Multi-Layer Perceptron Training
Backpropagation Activation Functions
In multi-layer perceptrons we require activation functions with continuous gradients so that their derivatives are significant.
Using a threshold would not be acceptable as it isn’t continuous.
Both of the following functions create small derivatives when used in large networks.

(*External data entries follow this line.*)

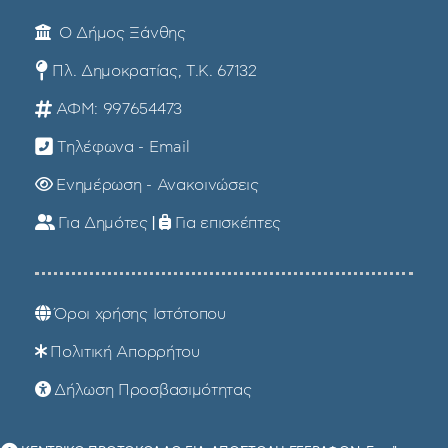
Ο Δήμος Ξάνθης
Πλ. Δημοκρατίας, Τ.Κ. 67132
ΑΦΜ: 997654473
Τηλέφωνα - Email
Ενημέρωση - Ανακοινώσεις
Για Δημότες
|
Για επισκέπτες
Όροι χρήσης Ιστότοπου
Πολιτική Απορρήτου
Δήλωση Προσβασιμότητας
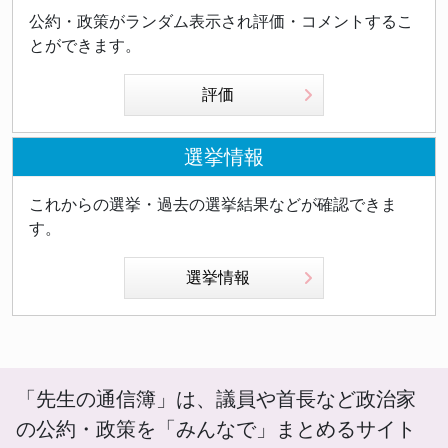
公約・政策がランダム表示され評価・コメントするこ
とができます。
評価
選挙情報
これからの選挙・過去の選挙結果などが確認できま
す。
選挙情報
「先生の通信簿」は、議員や首長など政治家
の公約・政策を「みんなで」まとめるサイト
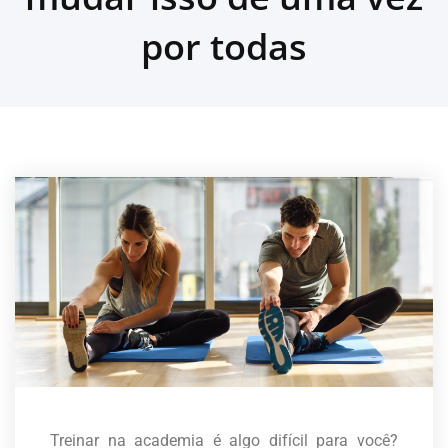
por todas
Treinar na academia é algo difícil para você?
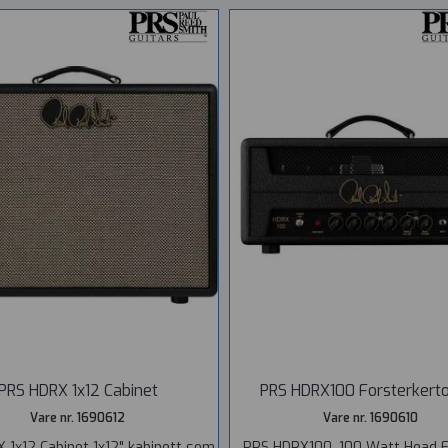
PRS HDRX 1x12 Cabinet
PRS HDRX100 Forsterkertop
Vare nr. 1690612
Vare nr. 1690610
 1x12 Cabinet 1x12" kabinett som
PRS HDRX100, 100 Watt Head 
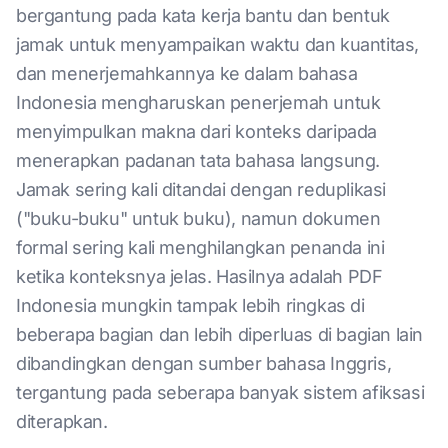
bergantung pada kata kerja bantu dan bentuk
jamak untuk menyampaikan waktu dan kuantitas,
dan menerjemahkannya ke dalam bahasa
Indonesia mengharuskan penerjemah untuk
menyimpulkan makna dari konteks daripada
menerapkan padanan tata bahasa langsung.
Jamak sering kali ditandai dengan reduplikasi
("buku-buku" untuk buku), namun dokumen
formal sering kali menghilangkan penanda ini
ketika konteksnya jelas. Hasilnya adalah PDF
Indonesia mungkin tampak lebih ringkas di
beberapa bagian dan lebih diperluas di bagian lain
dibandingkan dengan sumber bahasa Inggris,
tergantung pada seberapa banyak sistem afiksasi
diterapkan.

Leaky ReLU may be a better option in those applications.
Sigmoid
This is given by the following function:
\[\phi(z)=\frac1{1+\exp(-\alpha z)}\]The derivative of this function is:
\[\phi'(v_j(n))=\alpha y_j(n)(1-y_i(n))\]This can be derived by working out the partial derivatives for $\frac{\partial\phi}{\partial z}$.
Hyperbolic Tangent
This function $\tanh$ is readily available and has range of $(-1, 1)$ as opposed to $(0, 1)$ for sigmoid.

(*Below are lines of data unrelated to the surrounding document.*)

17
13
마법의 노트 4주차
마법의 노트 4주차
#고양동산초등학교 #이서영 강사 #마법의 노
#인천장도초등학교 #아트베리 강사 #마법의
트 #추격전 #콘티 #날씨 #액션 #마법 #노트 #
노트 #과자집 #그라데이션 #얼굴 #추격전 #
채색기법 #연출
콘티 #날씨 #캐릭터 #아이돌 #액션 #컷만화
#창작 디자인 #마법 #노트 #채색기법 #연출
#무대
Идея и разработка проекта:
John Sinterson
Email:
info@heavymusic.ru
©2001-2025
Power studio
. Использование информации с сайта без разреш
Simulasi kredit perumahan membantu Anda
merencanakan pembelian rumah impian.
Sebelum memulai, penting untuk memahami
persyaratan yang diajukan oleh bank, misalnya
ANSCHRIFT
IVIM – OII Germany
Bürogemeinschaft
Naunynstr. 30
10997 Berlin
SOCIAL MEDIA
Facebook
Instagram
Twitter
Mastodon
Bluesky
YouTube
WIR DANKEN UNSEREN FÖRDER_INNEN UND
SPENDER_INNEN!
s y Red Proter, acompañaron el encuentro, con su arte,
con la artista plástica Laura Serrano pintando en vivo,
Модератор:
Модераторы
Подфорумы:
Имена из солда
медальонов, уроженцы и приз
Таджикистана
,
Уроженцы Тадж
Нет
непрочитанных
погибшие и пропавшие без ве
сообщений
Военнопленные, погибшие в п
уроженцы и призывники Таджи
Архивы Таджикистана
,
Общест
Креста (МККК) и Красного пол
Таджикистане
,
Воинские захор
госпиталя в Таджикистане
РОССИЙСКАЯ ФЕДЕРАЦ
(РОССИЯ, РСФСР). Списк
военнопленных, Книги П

We can combine it with the scalars $\alpha$ and $\beta$ like so:
\[\phi_j(v_j(n))=\alpha\tanh\left(\beta v_j(n)\right)\]It derivative is:
\[\phi'_j\left(v_j(n)\right)=\frac\beta\alpha\left(\alpha^2-y^2_j(n)\right)\]Backpropagation Training Modes
- Sequential training mode (also known as stochastic gradient descent) adjust weights after each input.
- Batch training mode sums the errors across all samples and adjusts the weights after running all the input patterns.
A combination of the two is called mini batch which has smaller batch sizes:
- This reduces storage requirements over batch training, produces better gradients than sequential and avoids local minima better than sequential.
Enhancing BP Learning Rate
We can use momentum ($\mu$) to enhance the learning rate $\eta$ without having trouble with local minima:
\[\delta w_{ji}(n)=\underbrace{\eta\delta_j(n)y_i(n)}_\text{standard}+\underbrace{\mu\delta w_{ji}(n-1)}_\text{momentum}\]Solutions to Overfitting
There are several solutions to overfitting:
- Early Stopping
- Regularisation (smoothing the gradient)
- Weight Decay
- Penalisation of Derivatives
- Weight Elimination
- Optimal Brain Surgeon (OBS):
- Remove least significant connections during training.
- Dropout
- Remove least significant connections during testing.
Early Stopping
This method splits the labelled data into three sets:
- Training Set
-
Validation Set
This is new.
- Testing Set
This method stops learning when validation error is at minimum. This stops the network learning noise and helps it be more generalised.